Do CBDCs Need Blockchain?

Do CBDCs Need Blockchain?

Digital money is of interest to 80% of the big banks. Two years ago, the French central bank experimented with a private fork of Tezos to issue and test the digital euro.

What are central bank digital currencies (CBDCs), what are their advantages over other forms of money, how do they differ from stablecoins, and do they require a blockchain to work? This post explains it all in simple terms.

What CBDCs Are For?

CBDC (Central Bank Digital Currency) is a digital version of cash.

Digital currencies have numerous advantages, including:

  • giving central banks an opportunity to compete with merchant banks and even offer loans at a lower interest (in theory);
  • ensuring financial inclusiveness: using CBDC doesn’t require one to have a bank account, so more people will have the opportunity to make digital remittances;
  • saving the national budget as operational expenses on working with cash eat up 1.7% of the GDP.
  • enabling regulators to have full control through the programmability and transparency of CBDCs;
  • giving banks a 24/7 access to liquidity.

CBDCs do not seem to differ from cashless money on bank accounts, but they are two different types of currency.

Cashless money is issued by a particular bank, and the ability to use this money depends entirely on that bank. If the bank gets closed, the card doesn’t work, and no money can be withdrawn.

CBDCs, on the other hand, work like cash, but in digital form. People and legal entities can transfer them without the intermediary of banks and payment providers.

Also, CBDCs cannot be considered stabelcoins because digital money is directly backed by the central bank. Roughly speaking, it is not a coin the central bank issued against paper money, but a full-fledged part of the money supply. Digital currency does not represent money, it is money.

Do CBDCs Use BLockchain?

CBDC requires a digital ledger with reliable data storage, backups, and protection against changing previous records. Blockchain protocols fit this description, but with some caveats.

First, it is difficult to imagine a public and transparent blockchain at the heart of CBDC. Otherwise, knowing a person’s wallet address would enable other people to monitor that person’s financial life.

Second, the central bank must retain a monopoly and full control over the digital currency. Decentralisation does not fit this objective.

Third, the TPS of reliable blockchains may not be enough to satisfy millions of users.

Still, it doesn’t meant that CBDCs won’t be using the know-how of blockchain protocols like distributed ledger, heuristic analysis for tracking of funds, or smart contracts to automate financial operations. The latter is the area where Societe Generale — Forge and Ukraine’s National Bank experimented with Tezos as a platform for a CBDC.
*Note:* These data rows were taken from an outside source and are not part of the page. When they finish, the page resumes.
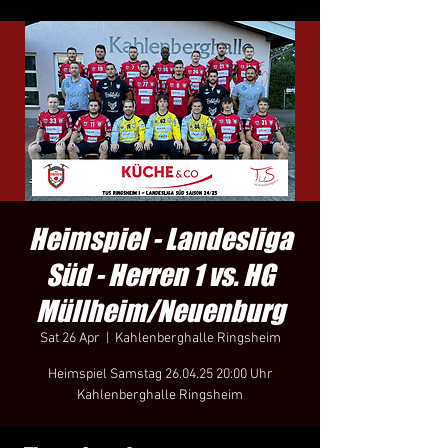
Heimspiel - Landesliga
Süd - Herren 1 vs. HG
Müllheim/Neuenburg
Sat 26 Apr
  |  
Kahlenberghalle Ringsheim
Heimspiel Samstag 26.04.25 20:00 Uhr
Kahlenberghalle Ringsheim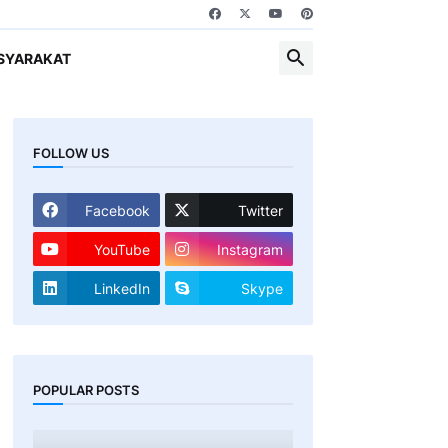
SYARAKAT
FOLLOW US
Facebook
Twitter
YouTube
Instagram
LinkedIn
Skype
POPULAR POSTS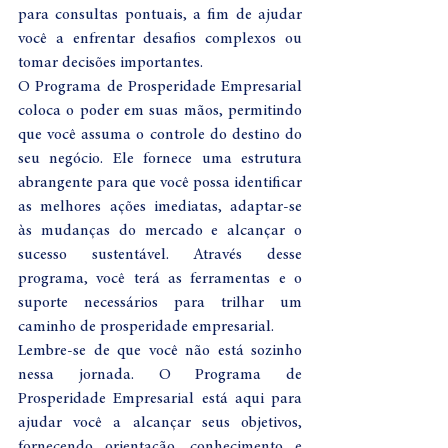
para consultas pontuais, a fim de ajudar 
você a enfrentar desafios complexos ou 
tomar decisões importantes.
O Programa de Prosperidade Empresarial 
coloca o poder em suas mãos, permitindo 
que você assuma o controle do destino do 
seu negócio. Ele fornece uma estrutura 
abrangente para que você possa identificar 
as melhores ações imediatas, adaptar-se 
às mudanças do mercado e alcançar o 
sucesso sustentável. Através desse 
programa, você terá as ferramentas e o 
suporte necessários para trilhar um 
caminho de prosperidade empresarial.
Lembre-se de que você não está sozinho 
nessa jornada. O Programa de 
Prosperidade Empresarial está aqui para 
ajudar você a alcançar seus objetivos, 
fornecendo orientação, conhecimento e 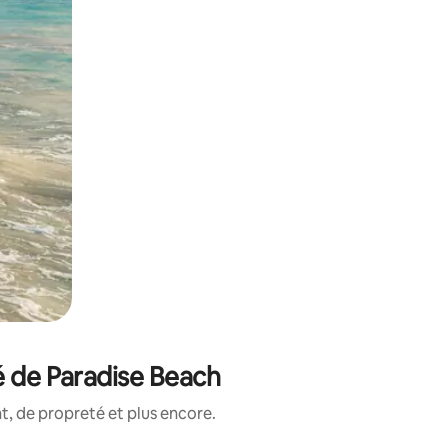
é de Paradise Beach
, de propreté et plus encore.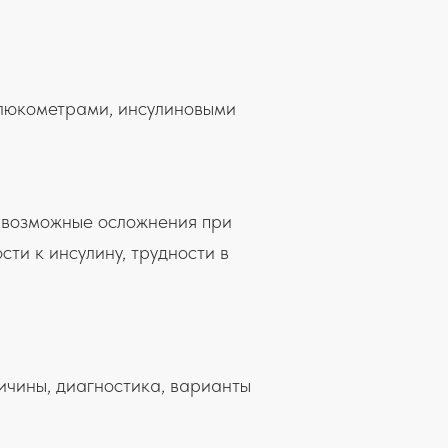
 глюкометрами, инсулиновыми
; возможные осложнения при
ти к инсулину, трудности в
ичины, диагностика, варианты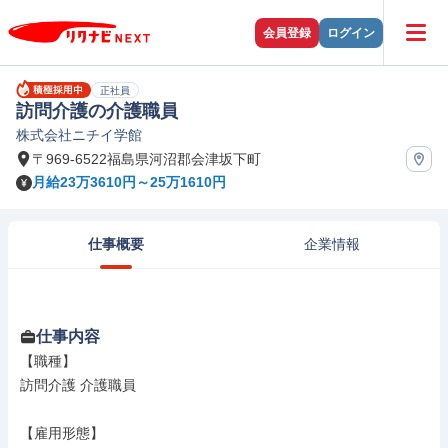
会員登録
ログイン
正社員
訪問介護の介護職員
株式会社ニチイ学館
〒969-6522福島県河沼郡会津坂下町
月給23万3610円～25万1610円
仕事概要
企業情報
仕事内容
【職種】

訪問介護 介護職員

【雇用形態】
Will CBDCs Supercede Crypto?

No, because they have different objectives. The purpose of digital money is to be digital money, that is, a universal exchange commodity and legal tender. Cryptocurrencies in their current state are an investment vehicle, an infrastructure solution for launching financial projects, and art galleries, but they are not a common means of payment.

Still, CBDC could, in theory, make cryptocurrencies a little easier to deal with. For example, when legalising cryptocurrencies, the national bank could launch the most common bridge to transfer digital euros to the blockchain.
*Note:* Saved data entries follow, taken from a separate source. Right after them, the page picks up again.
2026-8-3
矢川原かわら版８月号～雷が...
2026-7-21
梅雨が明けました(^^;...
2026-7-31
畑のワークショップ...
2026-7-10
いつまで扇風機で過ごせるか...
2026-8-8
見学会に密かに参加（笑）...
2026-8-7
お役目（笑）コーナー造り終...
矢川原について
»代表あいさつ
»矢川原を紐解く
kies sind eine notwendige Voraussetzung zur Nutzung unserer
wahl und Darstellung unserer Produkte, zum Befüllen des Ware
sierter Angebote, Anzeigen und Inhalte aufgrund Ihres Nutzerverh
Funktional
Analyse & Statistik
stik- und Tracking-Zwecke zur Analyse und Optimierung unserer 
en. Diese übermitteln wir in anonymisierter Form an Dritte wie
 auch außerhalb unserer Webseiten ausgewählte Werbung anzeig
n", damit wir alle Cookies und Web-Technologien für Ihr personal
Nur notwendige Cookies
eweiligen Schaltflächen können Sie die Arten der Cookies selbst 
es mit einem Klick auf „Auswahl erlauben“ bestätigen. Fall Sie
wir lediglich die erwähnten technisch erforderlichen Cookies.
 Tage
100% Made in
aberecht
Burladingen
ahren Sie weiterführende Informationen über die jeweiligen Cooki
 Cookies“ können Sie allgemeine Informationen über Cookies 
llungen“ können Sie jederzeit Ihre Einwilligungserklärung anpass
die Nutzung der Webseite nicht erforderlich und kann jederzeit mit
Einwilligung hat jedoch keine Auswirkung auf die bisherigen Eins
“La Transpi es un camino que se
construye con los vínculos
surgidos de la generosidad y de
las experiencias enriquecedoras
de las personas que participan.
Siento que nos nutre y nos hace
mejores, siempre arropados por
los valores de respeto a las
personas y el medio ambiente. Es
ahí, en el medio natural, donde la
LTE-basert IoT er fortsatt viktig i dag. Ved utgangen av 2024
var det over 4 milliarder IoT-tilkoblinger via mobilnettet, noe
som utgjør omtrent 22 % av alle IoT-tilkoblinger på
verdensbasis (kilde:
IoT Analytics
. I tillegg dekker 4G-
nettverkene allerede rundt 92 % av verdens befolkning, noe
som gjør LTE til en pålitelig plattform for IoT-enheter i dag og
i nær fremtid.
What Countries Already Have CBDCs and What Do Their Users Say?

The Atlantic Council’s website features an interactive map showing the progress of different countries in developing and introducing digital money.

For now, China and their digital yuan e.CNY is the most active country in the world when it comes to digital money. There’s little known about the technical aspects of e.CNY. Its Whitepaper only describes the tasks it seeks to solve and the impact it will have on the financial system.
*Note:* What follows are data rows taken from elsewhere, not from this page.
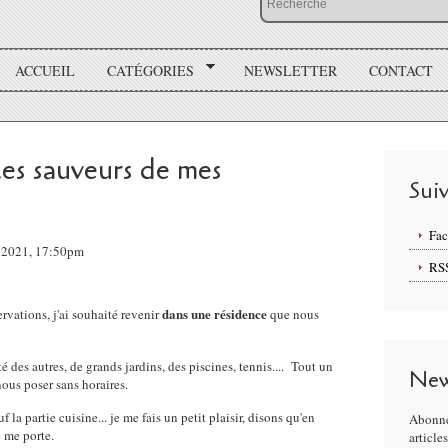
ACCUEIL
CATÉGORIES
NEWSLETTER
CONTACT
les sauveurs de mes
Sui
Fa
 2021, 17:50pm
RS
dans une résidence
rvations, j'ai souhaité revenir
que nous
é des autres, de grands jardins, des piscines, tennis.... Tout un
New
us poser sans horaires.
la partie cuisine... je me fais un petit plaisir, disons qu'en
Abonne
 me porte.
article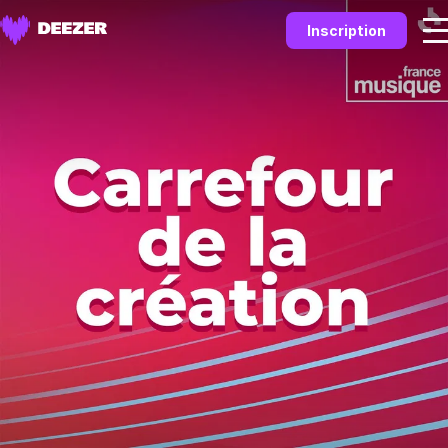
Inscription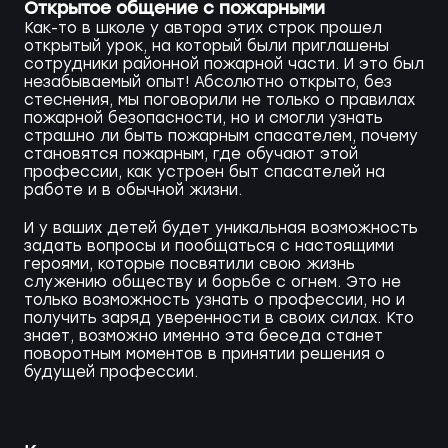
Открытое общение с пожарными
Как-то в школе у автора этих строк прошел
открытый урок, на который были приглашены
сотрудники районной пожарной части. И это был
незабываемый опыт! Абсолютно открыто, без
стеснения, мы поговорили не только о правилах
пожарной безопасности, но и смогли узнать
страшно ли быть пожарным спасателем, почему
становятся пожарным, где обучают этой
профессии, как устроен быт спасателей на
работе и в обычной жизни.
И у ваших детей будет уникальная возможность
задать вопросы и пообщаться с настоящими
героями, которые посвятили свою жизнь
служению обществу и борьбе с огнем. Это не
только возможность узнать о профессии, но и
получить заряд уверенности в своих силах. Кто
знает, возможно именно эта беседа станет
поворотным моментов в принятии решения о
будущей профессии.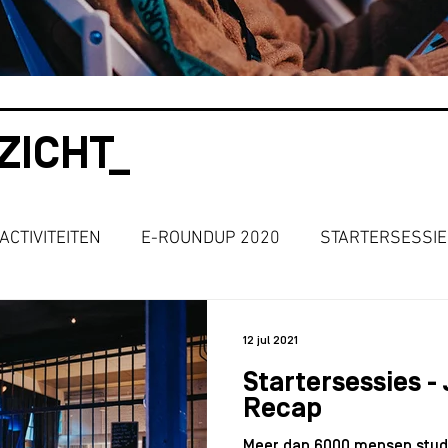
ZICHT_
ACTIVITEITEN
E-ROUNDUP 2020
STARTERSESSI
S
ORGANISEREN
JONG ONDERNEMEN
Stude
12 jul 2021
Startersessies - 
e 2021
Best Practices
KICKOFF DAYS 2021
M
Recap
Meer dan 6000 mensen stude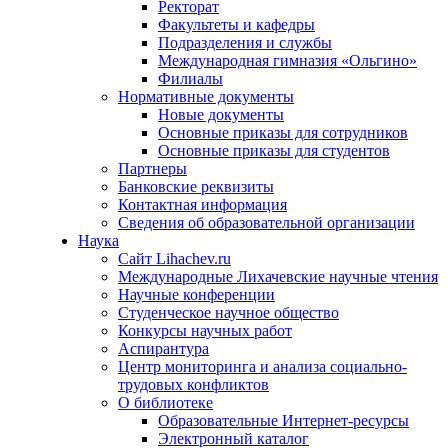
Ректорат
Факультеты и кафедры
Подразделения и службы
Международная гимназия «Ольгино»
Филиалы
Нормативные документы
Новые документы
Основные приказы для сотрудников
Основные приказы для студентов
Партнеры
Банковские реквизиты
Контактная информация
Сведения об образовательной организации
Наука
Сайт Lihachev.ru
Международные Лихачевские научные чтения
Научные конференции
Студенческое научное общество
Конкурсы научных работ
Аспирантура
Центр мониторинга и анализа социально-
трудовых конфликтов
О библиотеке
Образовательные Интернет-ресурсы
Электронный каталог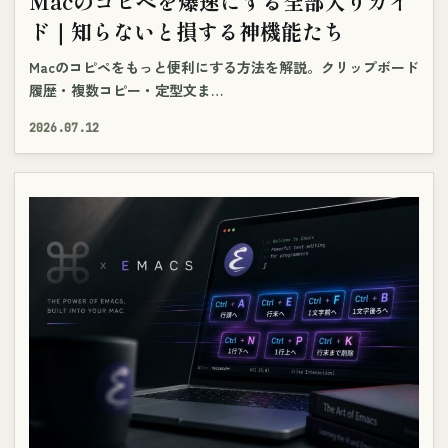
Macのコピペを爆速にする全部入りガイ
ド｜知らないと損する神機能たち
Macのコピペをもっと便利にする方法を解説。クリップボード
履歴・複数コピー・定型文ま…
2026.07.12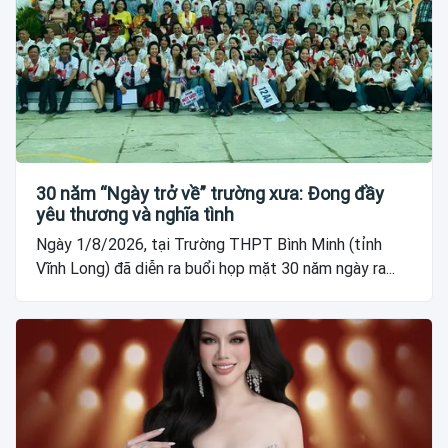
30 năm “Ngày trở về” trường xưa: Đong đầy
yêu thương và nghĩa tình
Ngày 1/8/2026, tại Trường THPT Bình Minh (tỉnh
Vĩnh Long) đã diễn ra buổi họp mặt 30 năm ngày ra...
China’s central bank is testing the digital yuan in four major provinces. Journalists from technology publications occasionally conduct interviews with residents and local entrepreneurs to get their views on the new form of money. So far, everyone agrees that the digital yuan is more profitable than the cashless yuan: the Central Bank does not charge fees for transmitting and acquiring e.CNY, so shopkeepers are literally pushing customers to pay with it.

At the same time, China’s central bank has tackled the problem of payment anonymity in a peculiar way. The bank’s director for digital money Mu Changchun said the bank will only track large payments, while small “casual” transactions will remain anonymous.


Despite the regulated and centralised nature of CBDCs, it is still the way to introduce digital currencies to the masses. From this perspective, national digital currencies can lead to the popularisation of cryptocurrencies among a country’s population by making it easier to convert fiat into crypto and back.

Public blockchains like Tezos are not really necessary to achieve CBDC’s goals, but digital currency creators are adopting their expertise and technological advances.